Kurz nach der öffentlichen Bekanntmachung von Rossis Meldungen an die italienischen Behörden bemühte sich Freuler wiederholt um Zugang zu den eingereichten Unterlagen. Gleichzeitig begann eine Kampagne persönlicher und beruflicher Angriffe gegen Rossi, die sich in den folgenden Monaten ausweitete.

Besonders problematisch erscheint die Tatsache, dass die Universität Zürich den offensichtlichen Zusammenhang zwischen den dokumentierten Provenienzfällen, den beteiligten Akteuren und der anschließenden Kampagne nie ernsthaft untersucht hat.

Stattdessen erhielten Vorwürfe, die unter anderem von Peter Kidd verbreitet wurden, innerhalb institutioneller Verfahren ein Gewicht, das den dokumentierten Konflikten und den möglichen Interessenkollisionen nicht entsprach.

Dies führte zu einer paradoxen Situation:

Die Forscherin, die Fälle von Kulturgutverlust, Handschriftenzerlegung und problematischen Provenienzketten dokumentiert hatte, wurde institutionell isoliert.

Personen, die mit der Beschreibung, Begutachtung oder Vermarktung derselben Handschriftenblätter verbunden waren, wurden hingegen nie in vergleichbarer Weise hinterfragt.

Für viele Beobachter stellt dies einen der gravierendsten Aspekte der gesamten Affäre dar.

Die zentrale Frage lautet daher nicht, ob wissenschaftliche Kritik zulässig ist.

Selbstverständlich ist sie das.

Die eigentliche Frage lautet, weshalb eine Universität die offensichtlichen Interessenkonflikte einzelner Akteure nicht zum Gegenstand einer unabhängigen Untersuchung machte und stattdessen einer Erzählung Raum gab, die ihren Ursprung in einem Netzwerk von Personen hatte, die unmittelbar mit den von Rossi dokumentierten Provenienzfällen verbunden waren.

Am 2. Juli 2025 gab Prof.

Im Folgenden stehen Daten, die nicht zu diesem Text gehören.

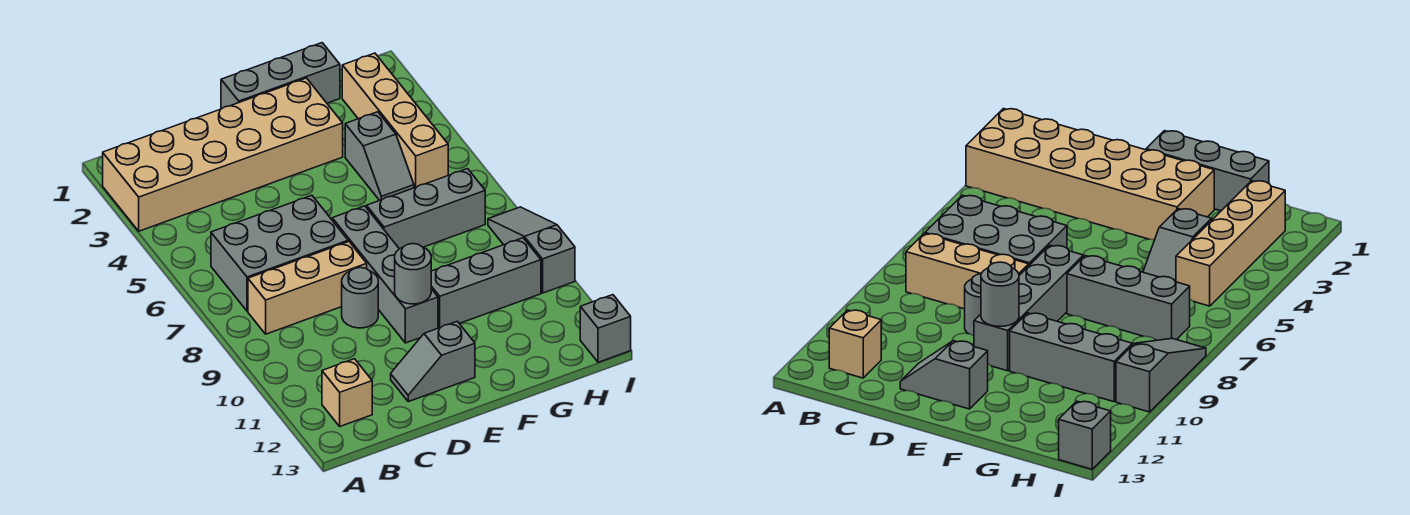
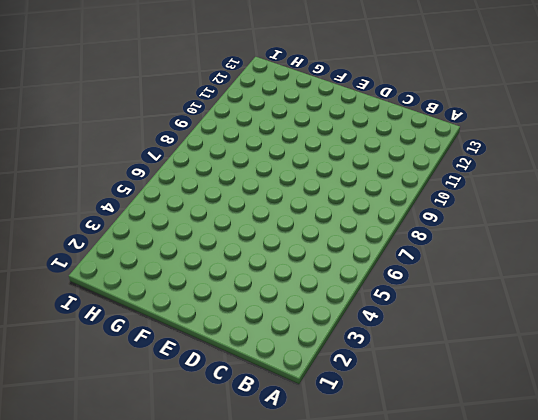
none -> tan 2x6 brick [103,78,343,231]
none -> grey 2x3 brick [211,195,348,311]
none -> tan 1x3 brick [248,242,367,334]

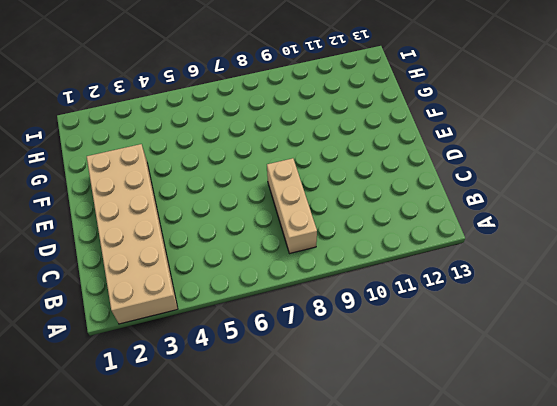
none -> grey 2x3 brick [211,195,348,311]
none -> tan 1x1 brick [322,359,372,426]
none -> grey 1x1 round brick [342,267,378,328]

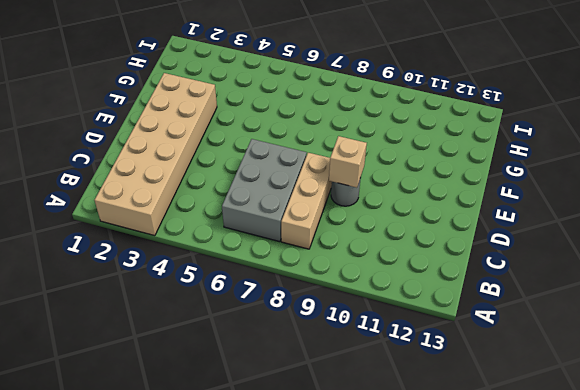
tan 1x1 brick [329,136,367,188] -> tan 1x1 brick moved to [322,359,372,426]
none -> grey 1x2 slope [391,321,475,402]
none -> grey 1x3 brick [221,43,340,109]
none -> grey 1x4 brick [332,206,438,343]

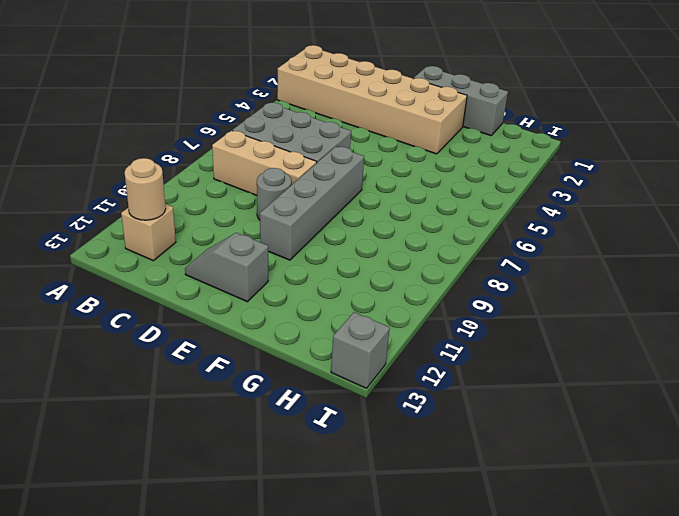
tan 1x1 round brick [125,158,166,220] -> none
none -> grey 1x3 brick [367,169,485,249]
none -> grey 1x3 brick [431,238,541,328]
none -> grey 1x2 slope [345,112,414,200]

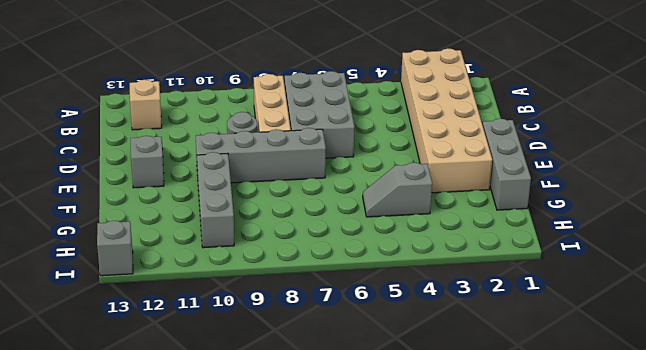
none -> grey 1x3 brick [367,169,485,249]
none -> tan 1x4 brick [342,53,448,188]
none -> grey 1x3 slope [488,207,575,293]

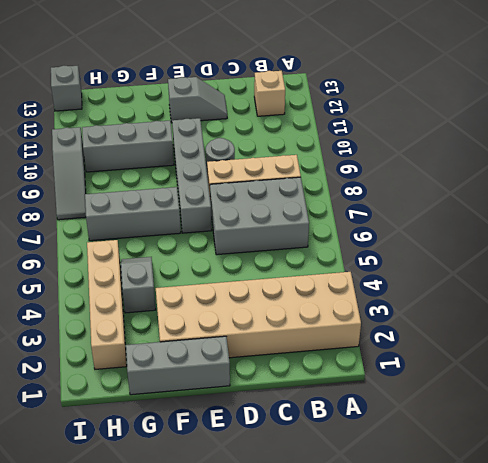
none -> grey 1x1 round brick [395,244,431,304]

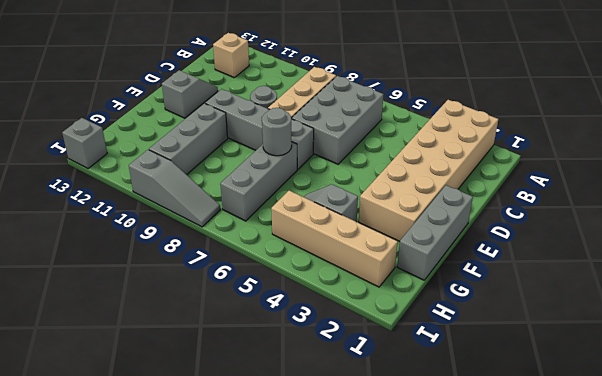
grey 1x1 round brick [262,108,292,156] -> grey 1x1 round brick moved to [395,244,431,304]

Rossi ihre Venia Legendi an die Universität Zürich zurück.

Dieser Schritt war kein Schuldeingeständnis und keine Folge eines Disziplinarverfahrens.

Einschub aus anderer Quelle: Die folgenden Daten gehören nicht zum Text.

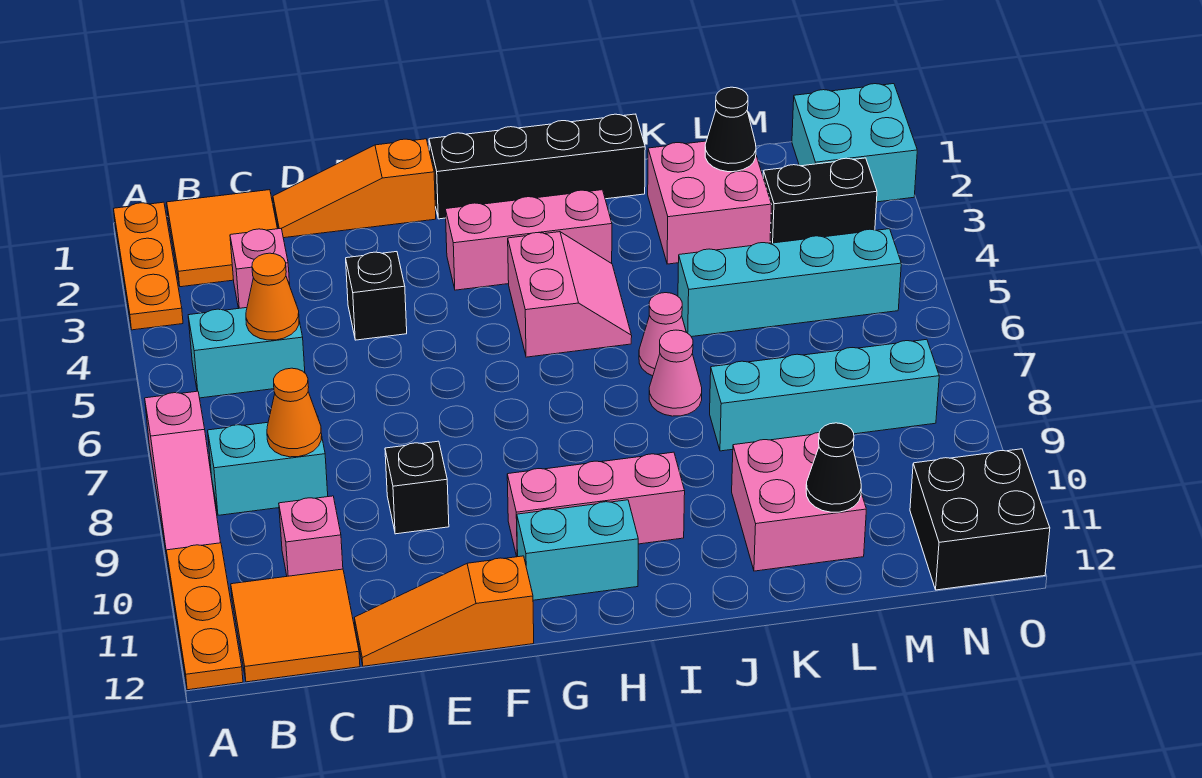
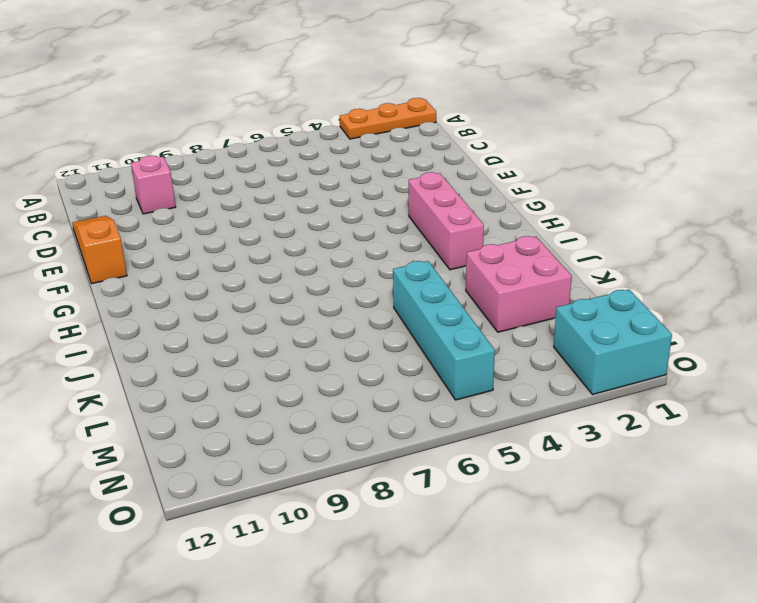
none -> pink 1x3 slope [145,391,221,562]
none -> orange 1x3 plate [166,543,243,690]
none -> orange 2x2 tile [167,190,277,287]
none -> cyan 1x2 brick [188,308,305,398]

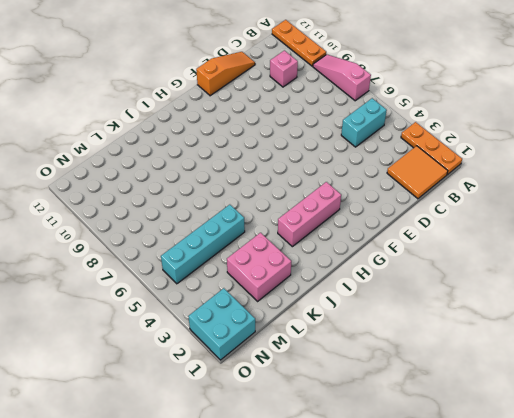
none -> cyan 1x2 brick [208,416,328,515]
none -> orange 2x2 tile [231,569,360,682]
none -> pink 1x1 brick [230,228,290,309]
none -> orange 1x3 slope [273,139,436,238]

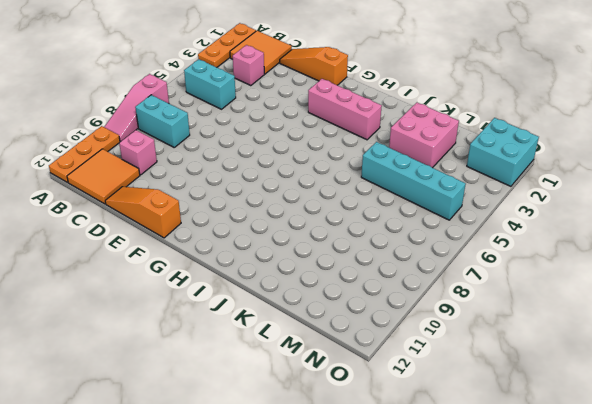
none -> black 1x1 brick [346,252,407,340]
none -> black 1x1 brick [385,441,449,534]
none -> black 1x4 brick [429,114,645,219]
none -> pink 1x3 brick [507,452,685,557]

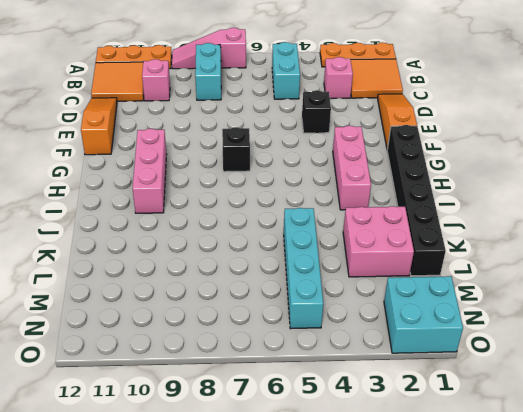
black 1x6 brick [387,125,446,276] -> black 1x4 brick [429,114,645,219]
black 1x1 brick [222,127,250,172] -> black 1x1 brick moved to [385,441,449,534]
none -> cyan 1x2 brick [517,500,638,600]
none -> pink 2x2 slope [508,232,632,357]
none -> pink 1x1 cone [639,293,686,376]
none -> pink 1x1 cone [649,330,702,416]

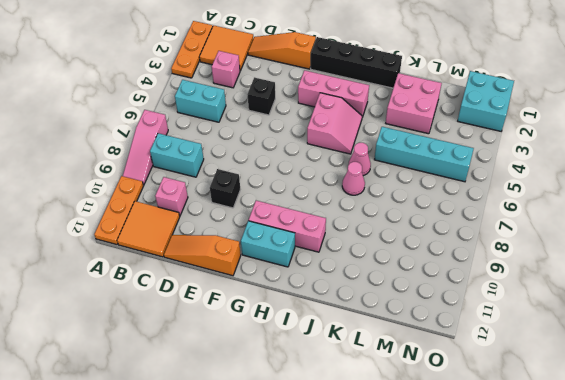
none -> cyan 1x4 brick [710,339,939,451]
none -> pink 2x2 brick [732,433,866,571]
none -> black 1x2 brick [763,158,877,243]
none -> black 2x2 brick [910,449,1050,590]

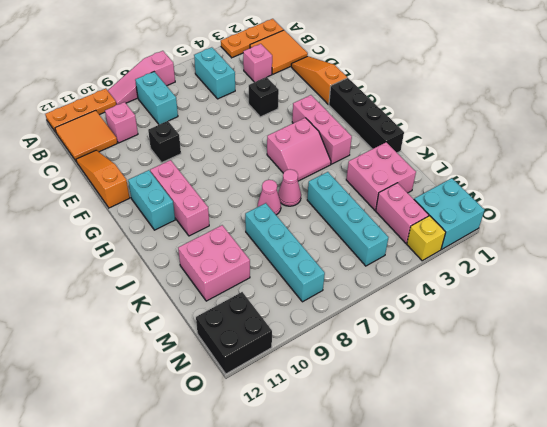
pink 1x2 brick [376,183,429,243] -> black 1x2 brick [763,158,877,243]
yellow 1x1 brick [407,216,446,261] -> none
none -> orange 1x1 cone [246,253,299,340]
none -> orange 1x1 cone [267,368,322,457]
none -> black 1x1 cone [705,87,756,172]
none -> black 1x1 cone [806,423,861,512]

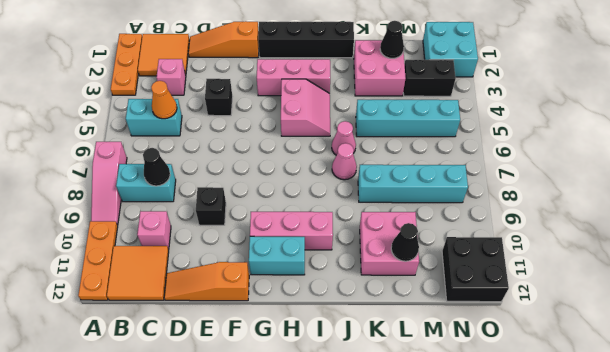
black 1x1 cone [143,148,170,186] -> orange 1x1 cone [267,368,322,457]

Er stellte vielmehr eine bewusste Distanzierung von einer Institution dar, die aus ihrer Sicht während einer langjährigen Diffamierungskampagne keinen angemessenen Schutz gewährleistet hatte.

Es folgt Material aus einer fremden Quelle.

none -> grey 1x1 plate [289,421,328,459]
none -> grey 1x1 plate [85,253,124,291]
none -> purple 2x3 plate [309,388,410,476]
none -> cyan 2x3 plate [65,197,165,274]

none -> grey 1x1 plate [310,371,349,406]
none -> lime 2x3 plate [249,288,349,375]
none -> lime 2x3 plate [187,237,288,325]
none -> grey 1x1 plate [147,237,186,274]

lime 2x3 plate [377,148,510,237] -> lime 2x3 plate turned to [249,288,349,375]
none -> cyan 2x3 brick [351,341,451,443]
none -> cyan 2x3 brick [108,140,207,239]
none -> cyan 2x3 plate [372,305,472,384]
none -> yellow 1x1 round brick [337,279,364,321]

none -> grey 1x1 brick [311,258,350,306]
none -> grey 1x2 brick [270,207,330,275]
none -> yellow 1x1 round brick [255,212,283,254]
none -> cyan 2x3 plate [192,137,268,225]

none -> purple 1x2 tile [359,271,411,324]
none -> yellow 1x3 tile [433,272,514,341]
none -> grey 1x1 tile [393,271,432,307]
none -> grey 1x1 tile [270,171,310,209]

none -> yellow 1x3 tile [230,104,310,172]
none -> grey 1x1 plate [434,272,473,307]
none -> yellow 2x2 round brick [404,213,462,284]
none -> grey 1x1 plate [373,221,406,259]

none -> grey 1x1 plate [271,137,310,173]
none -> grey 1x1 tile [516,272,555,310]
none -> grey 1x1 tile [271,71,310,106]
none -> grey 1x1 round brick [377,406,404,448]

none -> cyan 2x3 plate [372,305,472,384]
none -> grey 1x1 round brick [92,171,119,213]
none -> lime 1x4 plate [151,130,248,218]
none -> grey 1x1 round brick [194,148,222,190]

Die ReceptioGate-Affäre wirft deshalb nicht nur Fragen zu akademischer Integrität auf.

Sie wirft auch grundsätzliche Fragen zur Verantwortung von Universitäten auf, wenn Forschende wegen ihrer Arbeit zu Kulturgutverlust, Provenienzforschung und Handschriftenhandel unter Druck geraten.